**WHAT YOU ARE ASKED TO DO**. Note how many lines in the material have "CIRCLE", and give only that figure.

**DATA SUPPLIED**.

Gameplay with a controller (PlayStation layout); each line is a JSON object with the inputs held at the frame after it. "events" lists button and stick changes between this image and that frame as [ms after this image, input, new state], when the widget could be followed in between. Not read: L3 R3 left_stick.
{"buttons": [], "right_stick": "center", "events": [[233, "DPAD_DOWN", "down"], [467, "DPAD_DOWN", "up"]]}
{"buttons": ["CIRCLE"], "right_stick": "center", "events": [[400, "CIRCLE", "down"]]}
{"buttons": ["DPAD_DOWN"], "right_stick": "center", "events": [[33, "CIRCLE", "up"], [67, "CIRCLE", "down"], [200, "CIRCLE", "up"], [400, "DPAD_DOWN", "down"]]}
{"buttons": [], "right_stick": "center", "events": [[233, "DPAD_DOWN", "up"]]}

---

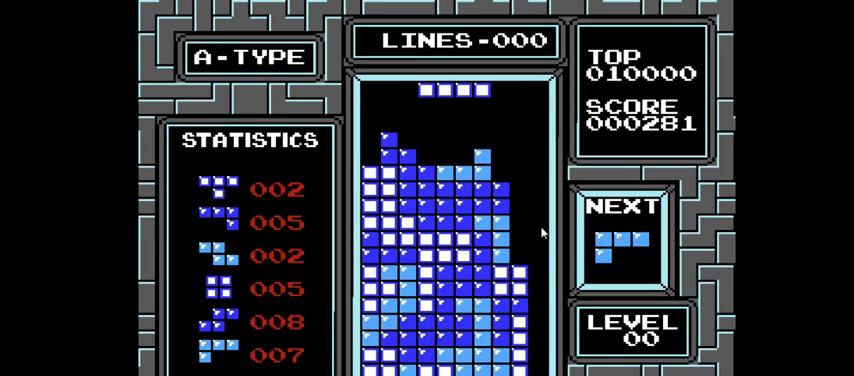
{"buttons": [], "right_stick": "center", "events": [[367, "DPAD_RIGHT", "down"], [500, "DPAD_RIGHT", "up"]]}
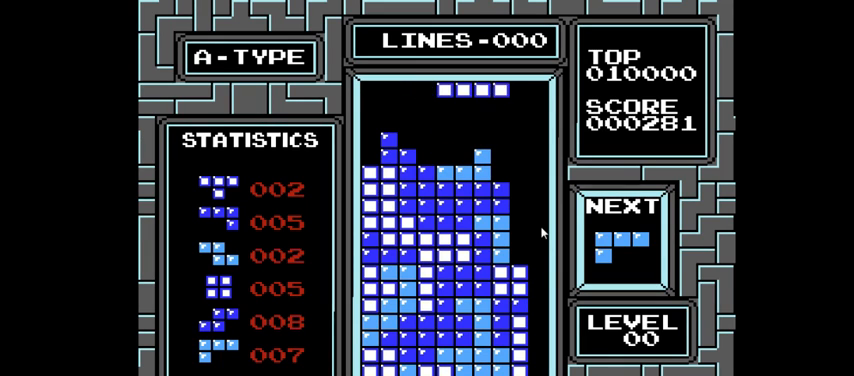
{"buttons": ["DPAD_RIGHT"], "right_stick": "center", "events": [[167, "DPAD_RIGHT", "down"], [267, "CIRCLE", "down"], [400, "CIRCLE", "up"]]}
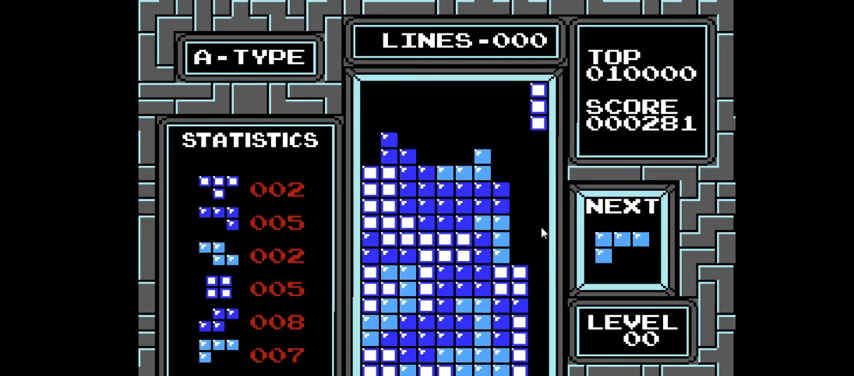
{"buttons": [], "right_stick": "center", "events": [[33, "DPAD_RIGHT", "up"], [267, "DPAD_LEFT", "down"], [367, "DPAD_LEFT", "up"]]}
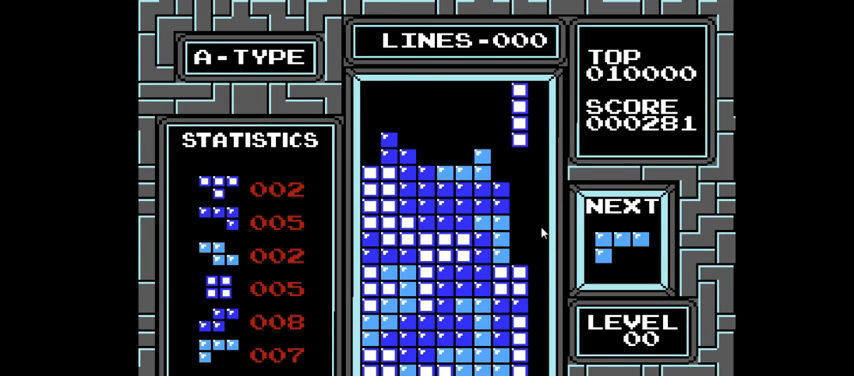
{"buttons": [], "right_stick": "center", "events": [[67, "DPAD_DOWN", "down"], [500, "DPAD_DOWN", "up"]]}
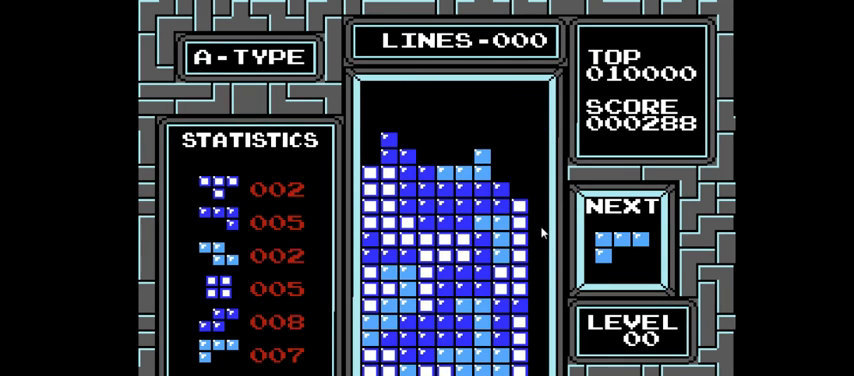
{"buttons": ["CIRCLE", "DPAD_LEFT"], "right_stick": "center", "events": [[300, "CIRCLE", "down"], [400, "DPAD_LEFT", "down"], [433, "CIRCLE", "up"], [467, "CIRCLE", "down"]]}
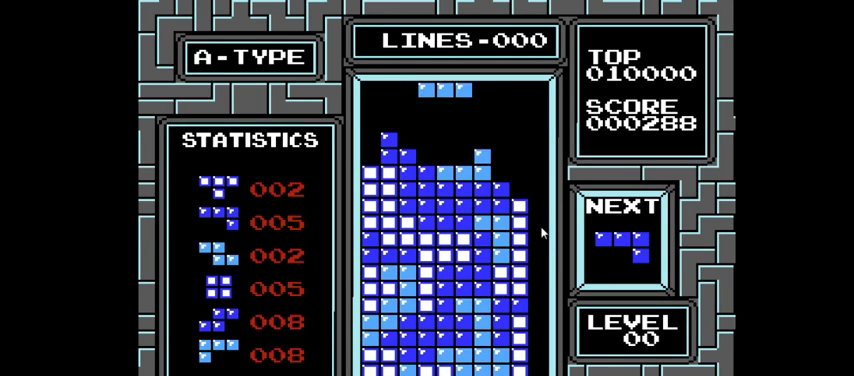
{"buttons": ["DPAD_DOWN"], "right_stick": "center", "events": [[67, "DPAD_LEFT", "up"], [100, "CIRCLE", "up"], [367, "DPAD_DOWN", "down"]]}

**PROBLEM SOLUTION**. 5